● **Data supplied**:
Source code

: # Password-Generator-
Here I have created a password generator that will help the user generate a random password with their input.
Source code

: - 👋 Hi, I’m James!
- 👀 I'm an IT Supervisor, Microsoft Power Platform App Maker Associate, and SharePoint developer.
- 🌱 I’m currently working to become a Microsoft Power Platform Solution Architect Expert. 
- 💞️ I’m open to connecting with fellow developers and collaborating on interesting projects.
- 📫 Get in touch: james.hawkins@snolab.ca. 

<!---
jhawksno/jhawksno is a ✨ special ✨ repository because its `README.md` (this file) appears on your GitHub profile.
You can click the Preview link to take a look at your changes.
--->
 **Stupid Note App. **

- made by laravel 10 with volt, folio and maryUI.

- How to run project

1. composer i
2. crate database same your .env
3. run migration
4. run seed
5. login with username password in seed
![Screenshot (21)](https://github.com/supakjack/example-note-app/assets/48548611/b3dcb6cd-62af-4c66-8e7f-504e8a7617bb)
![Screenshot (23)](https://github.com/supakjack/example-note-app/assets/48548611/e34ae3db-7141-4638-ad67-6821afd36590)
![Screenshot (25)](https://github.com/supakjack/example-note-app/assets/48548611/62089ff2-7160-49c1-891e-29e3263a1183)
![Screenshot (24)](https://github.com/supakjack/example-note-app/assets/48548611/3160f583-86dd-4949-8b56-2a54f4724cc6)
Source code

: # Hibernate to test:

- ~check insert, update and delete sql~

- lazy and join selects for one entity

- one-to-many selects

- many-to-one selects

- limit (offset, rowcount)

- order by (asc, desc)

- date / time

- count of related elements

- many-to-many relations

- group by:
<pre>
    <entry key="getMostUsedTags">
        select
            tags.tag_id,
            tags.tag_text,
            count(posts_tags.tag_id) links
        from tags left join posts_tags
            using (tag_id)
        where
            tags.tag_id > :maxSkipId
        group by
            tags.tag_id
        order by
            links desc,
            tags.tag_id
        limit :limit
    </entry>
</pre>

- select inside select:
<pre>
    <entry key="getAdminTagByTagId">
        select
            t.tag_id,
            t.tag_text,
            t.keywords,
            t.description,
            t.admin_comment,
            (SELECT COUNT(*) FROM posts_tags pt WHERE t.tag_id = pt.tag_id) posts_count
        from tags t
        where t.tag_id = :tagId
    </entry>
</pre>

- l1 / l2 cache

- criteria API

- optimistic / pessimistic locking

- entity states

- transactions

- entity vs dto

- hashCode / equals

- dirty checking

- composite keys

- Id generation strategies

● **Exercise details**: Check each line of the entries above, and show every one holding the word "Microsoft".

● **Problem solution**:
- 👀 I'm an IT Supervisor, Microsoft Power Platform App Maker Associate, and SharePoint developer.
- 🌱 I’m currently working to become a Microsoft Power Platform Solution Architect Expert. 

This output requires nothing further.